Integrity has a direct correlation to trust. It impacts every relationship in life. Friends cease to be friends when they learn that we lied to them, deceived them or acted hypocritically. A loss of integrity forfeits trust. The American public’s trust in their media, in their politicians, and in their beloved Hollywood idols has dissolved because of huge moral and ethical failings. Every relationship from friendship to government is shaped by the question, “Can I trust them?”

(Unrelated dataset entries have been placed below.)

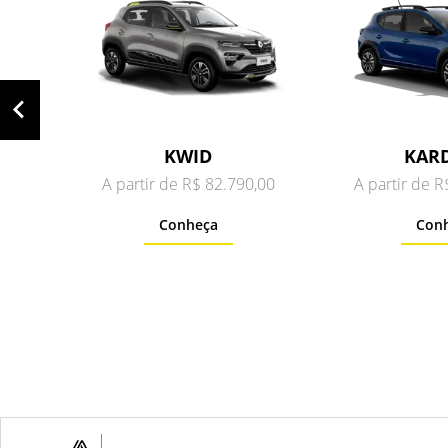
KWID
KAR
A partir de R$ 82.790,00
A partir de 
Conheça
Con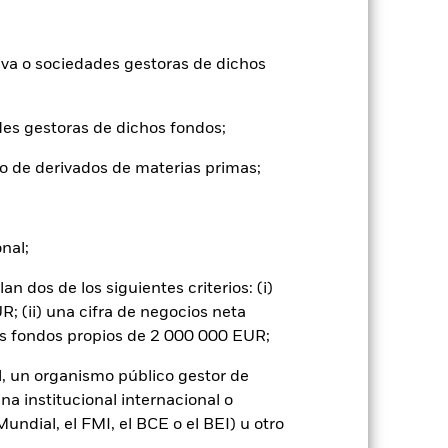
iva o sociedades gestoras de dichos
des gestoras de dichos fondos;
gnificativo en la rentabilidad de los
vel de riesgo.
El riesgo de inversión se
o de derivados de materias primas;
quier hecho localizado, ya sea económico,
 o como contraparte de contratos
to: El emisor de un valor mantenido en el
de liquidez: Una menor liquidez
onal;
 compre las inversiones con facilidad.
 dos de los siguientes criterios: (i)
; (ii) una cifra de negocios neta
os fondos propios de 2 000 000 EUR;
l, un organismo público gestor de
na institucional internacional o
JPY 205.232.013.359
ndial, el FMI, el BCE o el BEI) u otro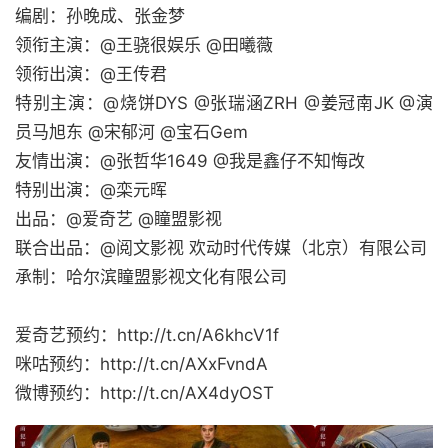
编剧：孙晚成、张金梦
领衔主演：@王骁很娱乐 @田曦薇
领衔出演：@王传君
特别主演：@烧饼DYS @张瑞涵ZRH @姜冠南JK @演
员马旭东 @宋郁河 @宝石Gem
友情出演：@张哲华1649 @我是鑫仔不知悔改
特别出演：@栾元晖
出品：@爱奇艺 @瞳盟影视
联合出品：@阅文影视 欢动时代传媒（北京）有限公司
承制：哈尔滨瞳盟影视文化有限公司
爱奇艺预约：http://t.cn/A6khcV1f
咪咕预约：http://t.cn/AXxFvndA
微博预约：http://t.cn/AX4dyOST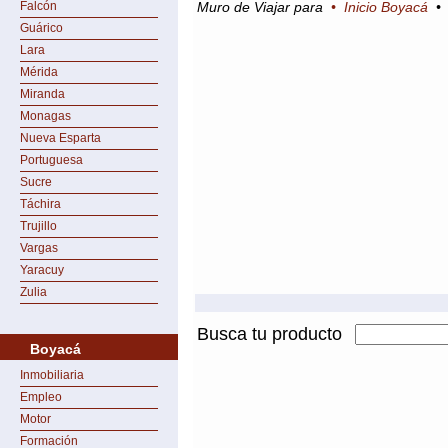
Falcón
Muro de Viajar para
•
Inicio Boyacá
Guárico
Lara
Mérida
Miranda
Monagas
Nueva Esparta
Portuguesa
Sucre
Táchira
Trujillo
Vargas
Yaracuy
Zulia
Busca tu producto
Boyacá
Inmobiliaria
Empleo
Motor
Formación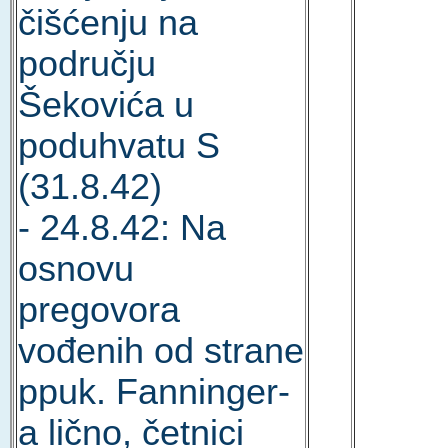
čišćenju na
području
Šekovića u
poduhvatu S
(31.8.42)
- 24.8.42: Na
osnovu
pregovora
vođenih od strane
ppuk. Fanninger-
a lično, četnici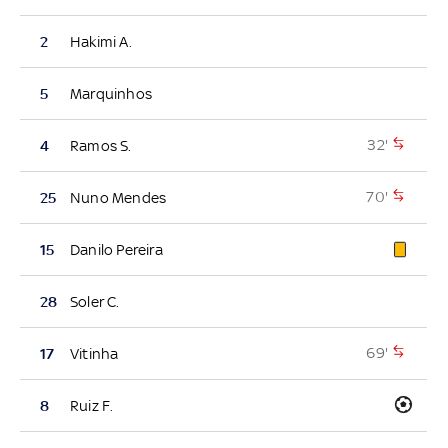
2
Hakimi A.
5
Marquinhos
32'
4
Ramos S.
70'
25
Nuno Mendes
15
Danilo Pereira
28
Soler C.
69'
17
Vitinha
8
Ruiz F.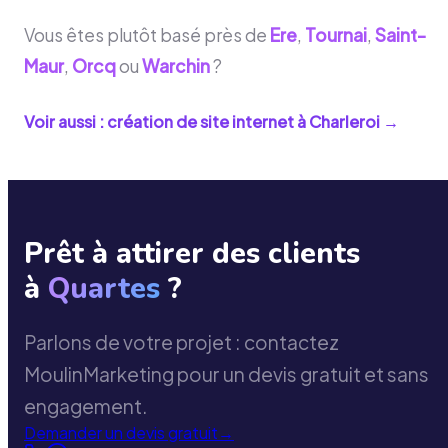
Vous êtes plutôt basé près de
Ere
,
Tournai
,
Saint-
Maur
,
Orcq
ou
Warchin
?
Voir aussi : création de site internet à
Charleroi
→
Prêt à attirer des clients
à
Quartes
?
Parlons de votre projet : contactez
MoulinMarketing pour un devis gratuit et sans
engagement.
Demander un devis gratuit
→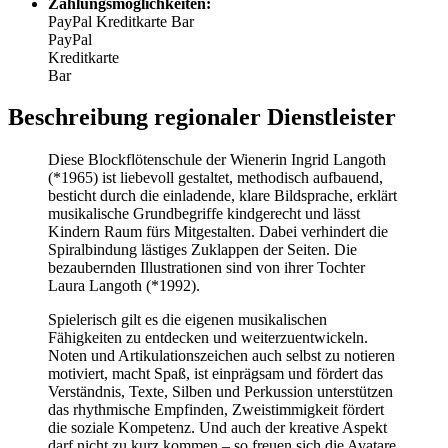
Zahlungsmöglichkeiten:
PayPal
Kreditkarte
Bar
PayPal
Kreditkarte
Bar
Beschreibung regionaler Dienstleister
Diese Blockflötenschule der Wienerin Ingrid Langoth
(*1965) ist liebevoll gestaltet, methodisch aufbauend,
besticht durch die einladende, klare Bildsprache, erklärt
musikalische Grundbegriffe kindgerecht und lässt
Kindern Raum fürs Mitgestalten. Dabei verhindert die
Spiralbindung lästiges Zuklappen der Seiten. Die
bezaubernden Illustrationen sind von ihrer Tochter
Laura Langoth (*1992).
Spielerisch gilt es die eigenen musikalischen
Fähigkeiten zu entdecken und weiterzuentwickeln.
Noten und Artikulationszeichen auch selbst zu notieren
motiviert, macht Spaß, ist einprägsam und fördert das
Verständnis, Texte, Silben und Perkussion unterstützen
das rhythmische Empfinden, Zweistimmigkeit fördert
die soziale Kompetenz. Und auch der kreative Aspekt
darf nicht zu kurz kommen – so freuen sich die Avatare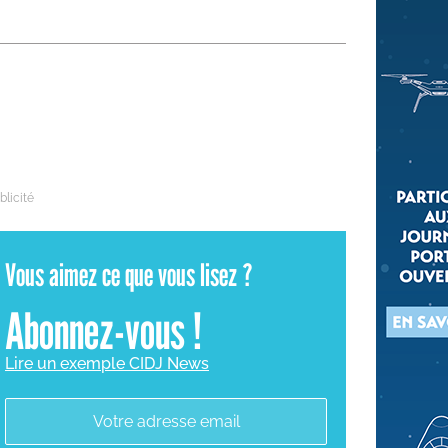
 qui embauchent
S'engager pour une cause
Ses déplacements
Créer son entreprise
Sa vie affective
C'est vous qui le dites
Sa santé
Ses démarches administrat
Face à la justice
Ses loisirs
Vous aimez ce que vous lisez ?
Ses vacances
Abonnez-vous !
À l'étranger
Découvrir le monde
Lire un exemple CIDJ News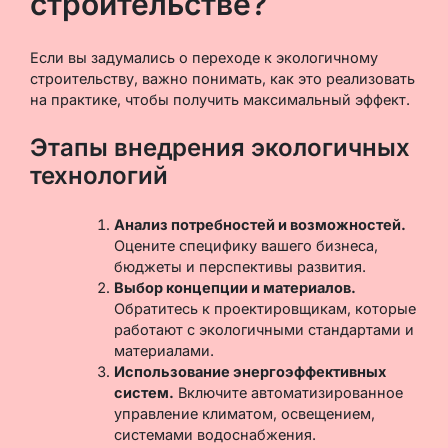
строительстве?
Если вы задумались о переходе к экологичному
строительству, важно понимать, как это реализовать
на практике, чтобы получить максимальный эффект.
Этапы внедрения экологичных
технологий
Анализ потребностей и возможностей.
Оцените специфику вашего бизнеса,
бюджеты и перспективы развития.
Выбор концепции и материалов.
Обратитесь к проектировщикам, которые
работают с экологичными стандартами и
материалами.
Использование энергоэффективных
систем.
Включите автоматизированное
управление климатом, освещением,
системами водоснабжения.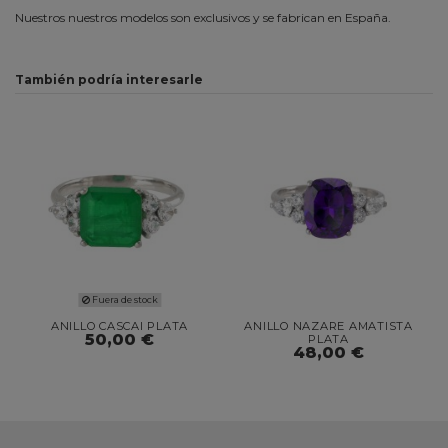
Nuestros nuestros modelos son exclusivos y se fabrican en España.
También podría interesarle
Fuera de stock
ANILLO CASCAI PLATA
ANILLO NAZARE AMATISTA
50,00 €
PLATA
48,00 €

The corrupt system of world under the power of the evil one is utterly irredeemable and irreconcilable (Eph. 2:2; 1 Jn. 2:15-17; 2 Pet. 3:7,10-12). It is reserved for the fires of judgment. However, those in Christ have passed from death into life, out of darkness and into light (Jn. 5:24; Col. 1:13-14) where, by the power of forgiveness, we can grow into maturity, “to the measure of the stature which belongs to the fullness of Christ”, the only human who has ever been fully integrated (Eph. 4:13,16).
Are you maturing in your integrity? Can others trust you and depend on you? Does your word count (Mt. 5:33-37)? By the power that works within all Christians (Eph. 3:20) we can be people of integrity and, in the resurrection and new creation, be fully integrated humans!